I thought it was interesting that even in the final confrontation with her brother, she never brings up the money she earned for him; she simply leaves.  No one knows or appreciates what she did for her family, but she did it.  The things were done, their futures are secure, so does it matter whether or not people appreciate or even know who to thank?  I couldn’t help thinking of some groups I encountered in college who didn’t consider anything worth doing unless it got into the papers.  But they were wrong; worthwhile things are worth doing even if no one ever hears about them.  In any case, I think the plot is very Japanese in it’s theme of silent, anonymous self-sacrifice.

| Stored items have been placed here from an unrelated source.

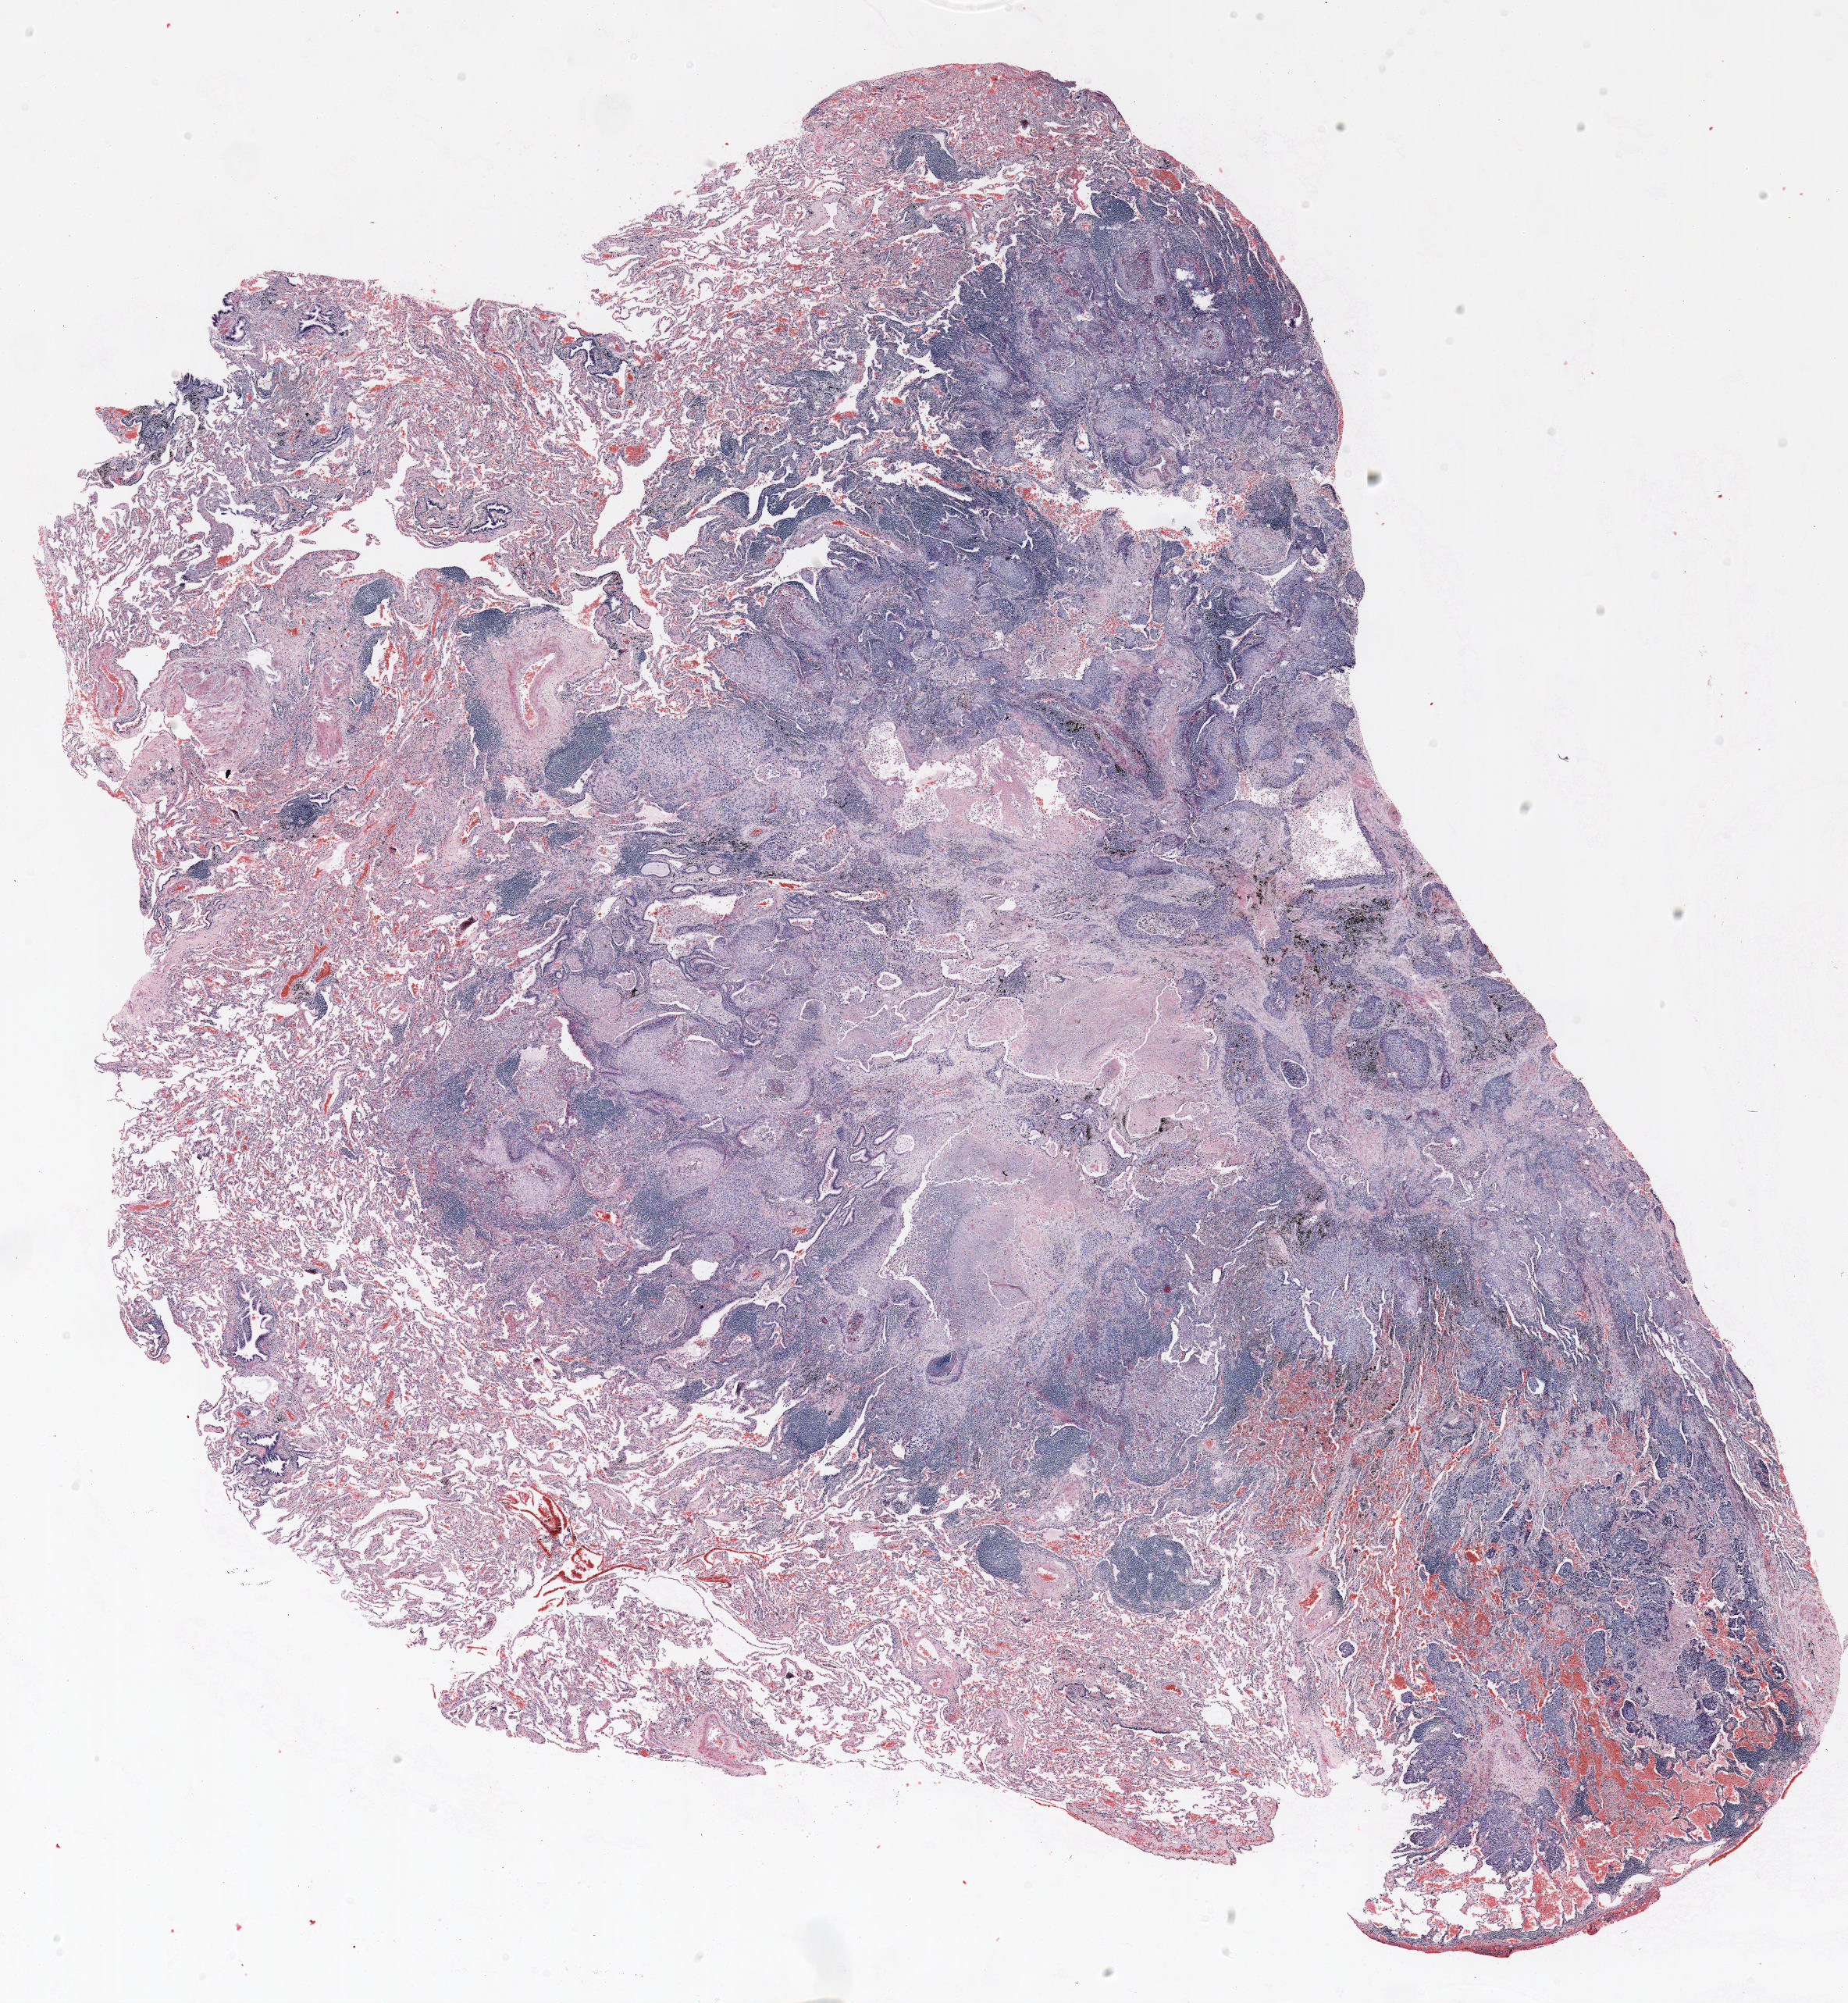
Whole-slide histology image, H&E-stained — a low-resolution overview of the entire scanned area, about 19.0 x 20.6 mm (from a 20x scan). FFPE section. Lung tissue. Male patient, aged 59 at enrolment. Grade: moderately differentiated (G2).
* participant's lung-cancer diagnosis: Squamous cell carcinoma, NOS
* stage (AJCC 6th edition): IA
* primary tumour location (clinical record): left upper lobe
* tumour size (pathology): 27 mm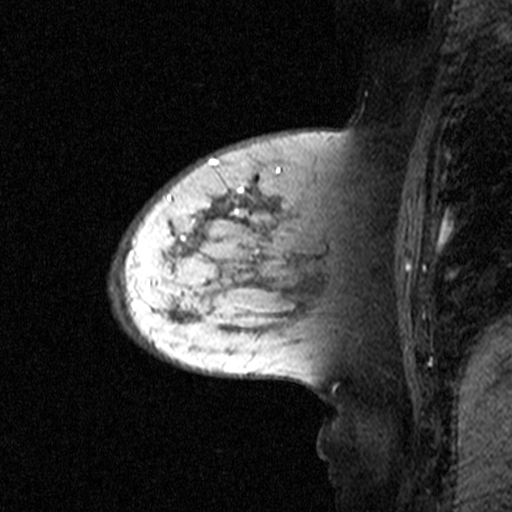
Breast MRI (dynamic contrast-enhanced), one sagittal slice. Position 16 of 44 along the scan axis. Dynamic contrast-enhanced study with each time point stored as its own series, time point 2 of 3 at this slice position (early post-contrast, ordered by acquisition time). 1.5 T. TE 4.5 ms, TR 11 ms. 3 mm slice thickness. 512 × 512 image matrix, field of view 200 × 200 mm. Female patient, age 65 years. From the clinical record (not read from this slice): setting: breast cancer imaged before/during neoadjuvant chemotherapy; receptor status: HER2-positive.
Outlined on this slice (semi-automatically segmented with operator editing):
- analysis volume of interest (the breast-tissue region the enhancement analysis was run in; not a lesion): bounding box [x1, y1, x2, y2] px = [160, 172, 329, 345]
- tumour enhancement mask (voxels above the 90 % enhancement threshold inside the analysis volume of interest): [198, 186, 263, 252]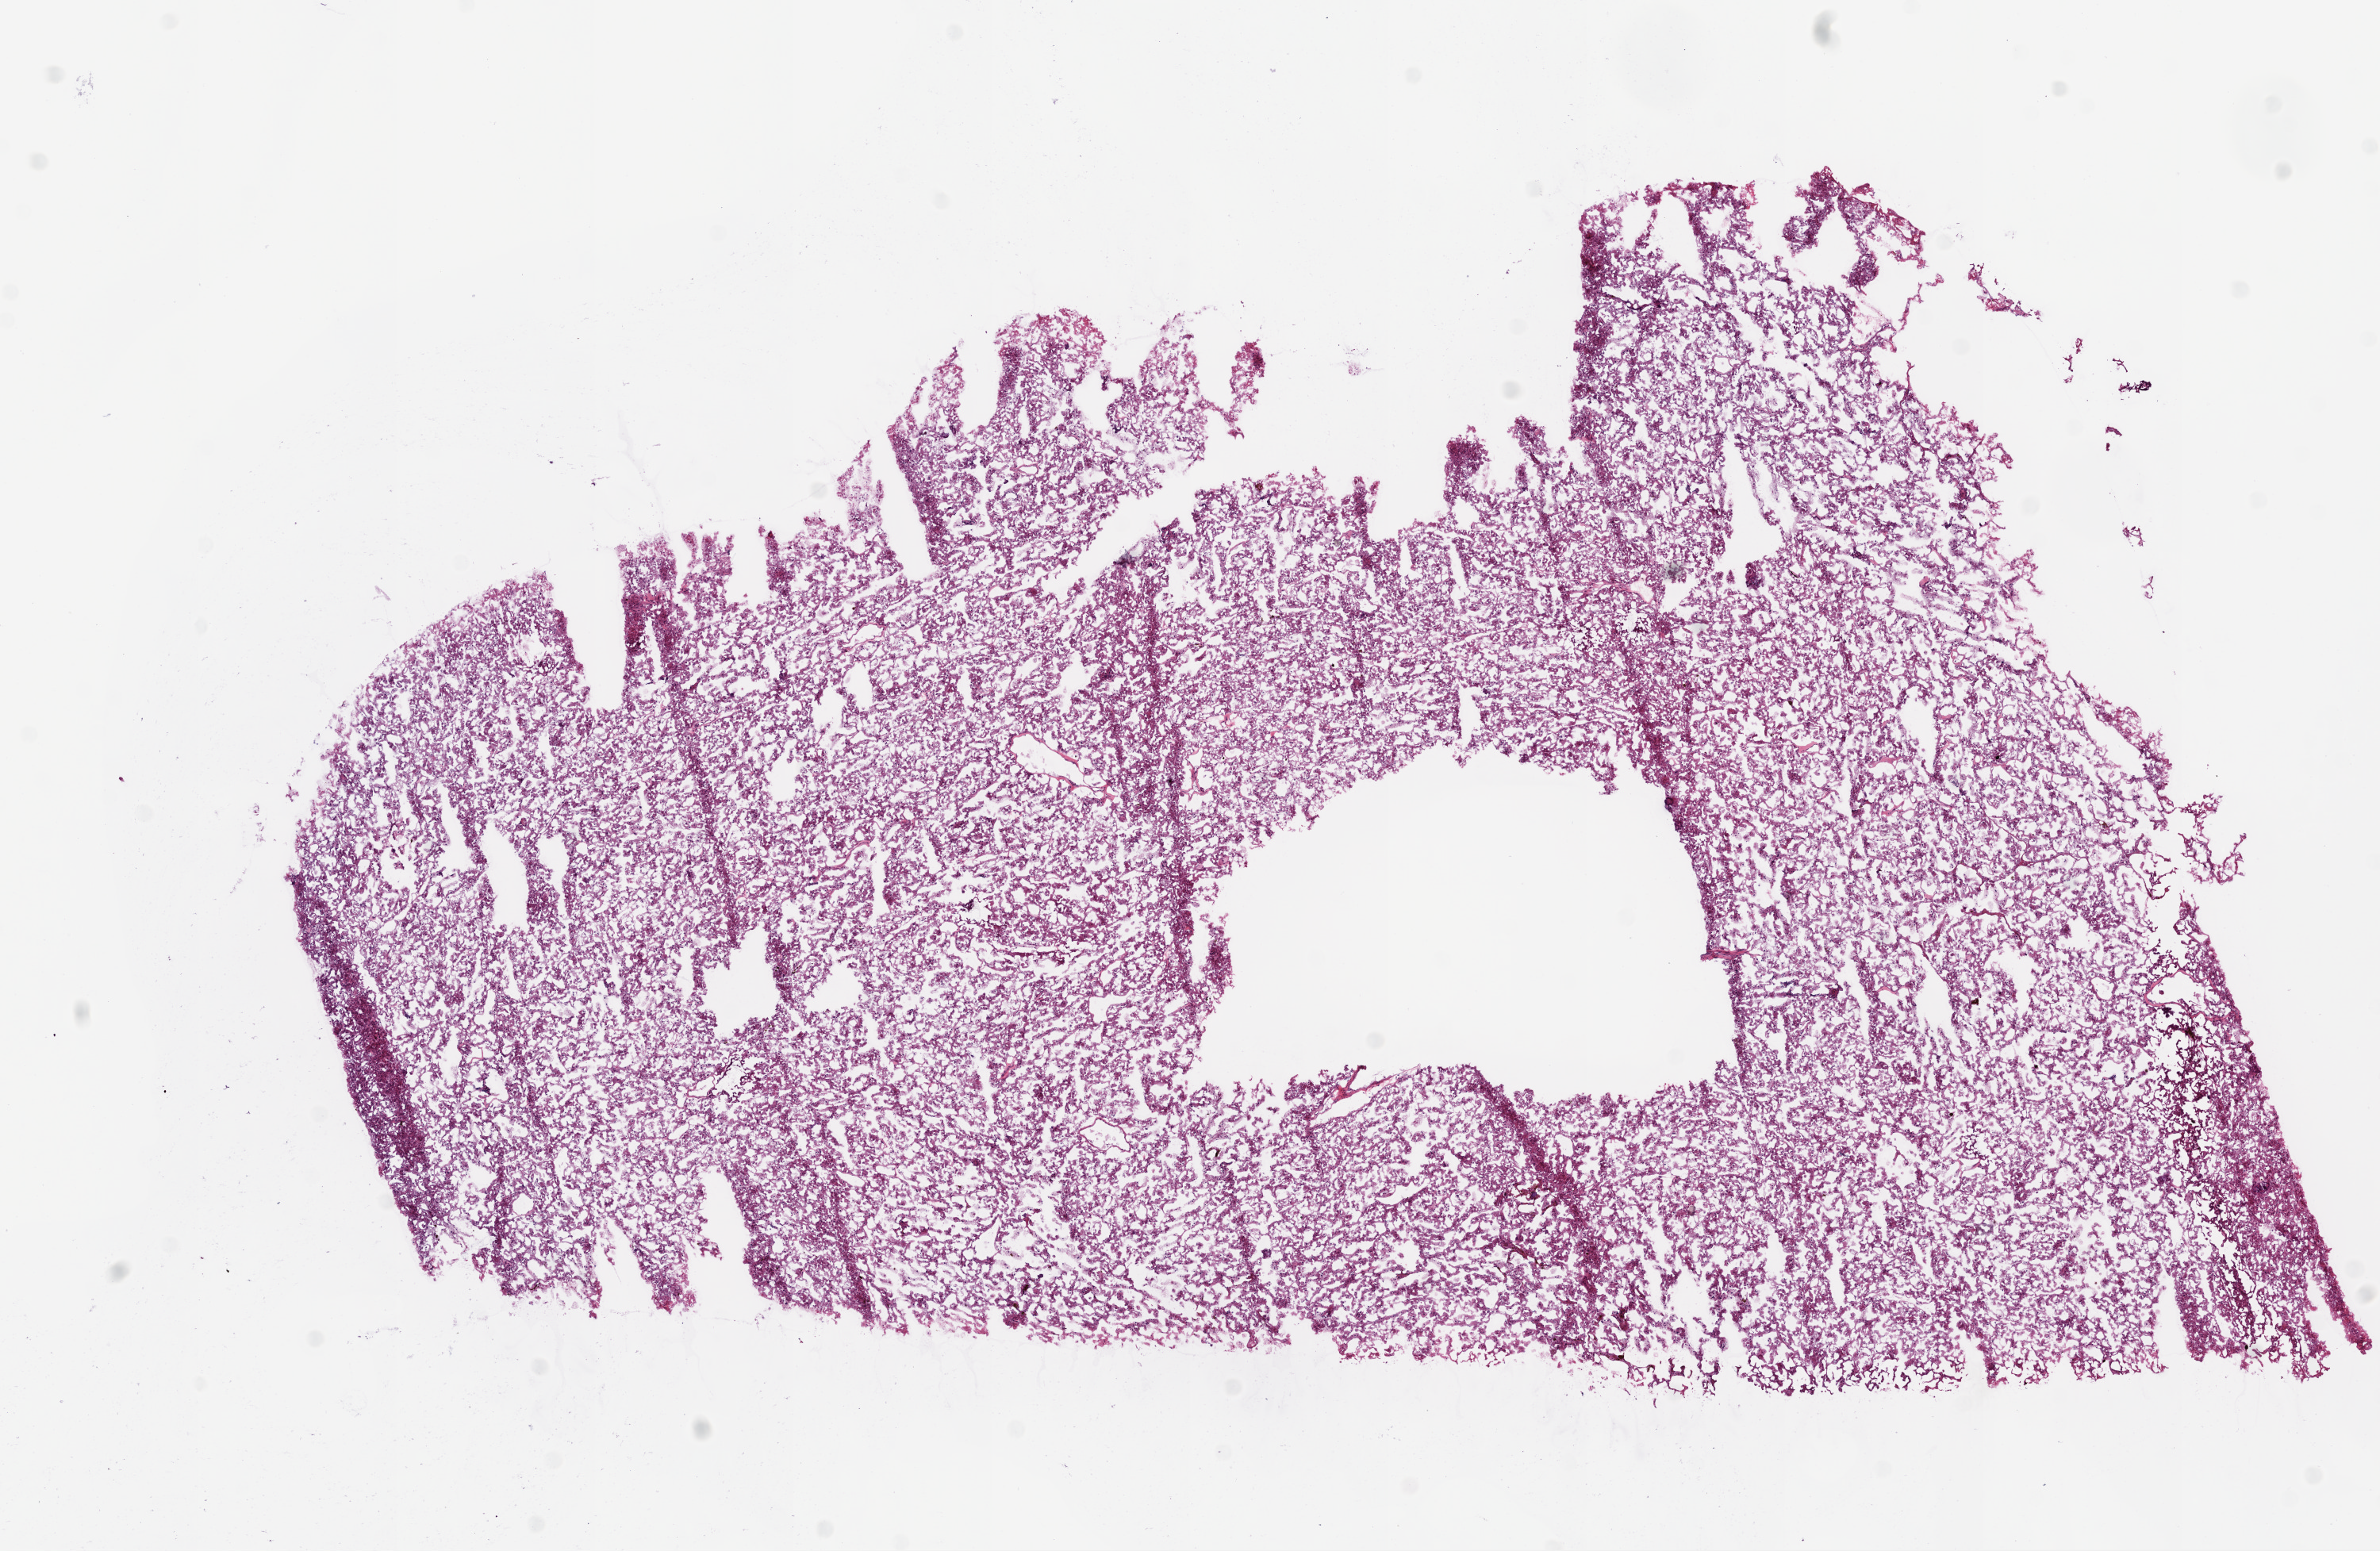
Digitized H&E-stained tissue section (whole slide) — whole scanned area (about 12.0 x 7.8 mm) shown as a low-resolution overview, frozen section, sample: primary tumour, kidney. Male, age 58 years at initial diagnosis. Pathologist review of this section (percent, as recorded): tumour nuclei 85%, normal cells 0%.
Pathologic diagnosis: Clear cell adenocarcinoma, NOS.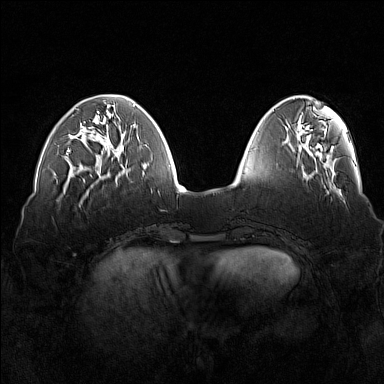
Breast MRI (dynamic contrast-enhanced), one axial slice. Position 49 of 160 along the scan axis. Dynamic contrast-enhanced series, time point 2 of 7 at this slice position (early post-contrast). 1.5 T. TE 1.8 ms, TR 5 ms. 1 mm slice thickness. 384 × 384 image matrix, field of view 360 × 360 mm. Female patient.
Outlined on this slice (semi-automatic segmentation, software-assisted and operator-edited):
- enhancing-tissue mask used for the functional tumour volume (all voxels passing the contrast-enhancement thresholds inside the analysis volume; usually the tumour): box from (x=66, y=109) to (x=115, y=155) px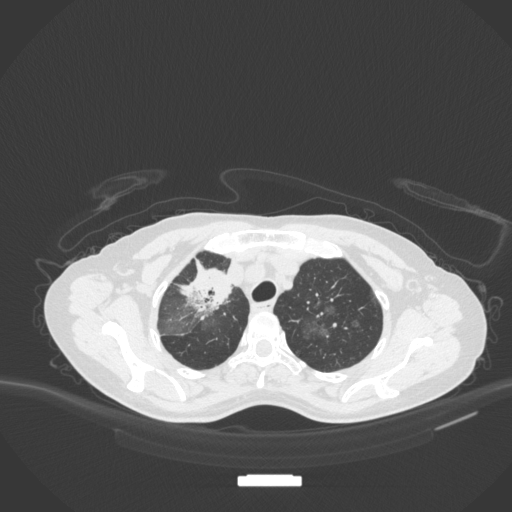
Chest CT, one axial slice; position 264 of 311 along the scan axis; 120 kVp; lung window (W 1500 / L -600 HU); 1 mm slice thickness; 512 × 512 image matrix, field of view 400 × 400 mm. Patient: female, 59 years. Case-level facts recorded for this patient, not image findings: clinical TNM (as recorded): T3 N0 M0; histopathological grade: G1.
Structures marked on this image (bounding box drawn by a radiologist):
- lung tumour (recorded histology: adenocarcinoma): bounding box (x1, y1, x2, y2) in pixels: (180, 260, 237, 325)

Additionally, I found it to be a rather feminist story.  The men in the movie are universally weak, cowardly, and useless.  All the men she is surrounded by, despite their much better positions relative to hers, can’t seem to do anything.  They go back on promises, won’t help anyone, and can’t stand up to anyone.  But, despite that, none of them have any problem telling a woman off.  Her sweetheart is basically the heroine’s foil.  His family is similarly useless (he doesn’t have any and hers is in debt), he works for the same company, and is of a similar age.  But while she feels compelled to go far out of her way to help others, he persistently refuses to help her; where she is stony faced and silent when confronted by the police, he cowers and begs; where she is willing to quit her job and face down her employers, losing his position at work is his biggest fear; and while she forgives those close to her right up to the end (her ungrateful family), he casts away the closest person to him as soon as things start to go south (the heroine).

Overall I’d say it was quite good.  Wikipedia calls the director, Kenji Mizoguchi one of the “three masters” of Japanese cinema of that period (along with Yasujiro Ozu and Akira Kurosawa), so I suppose it was about time I’d seen one of his films.  In any case I’d recommend it.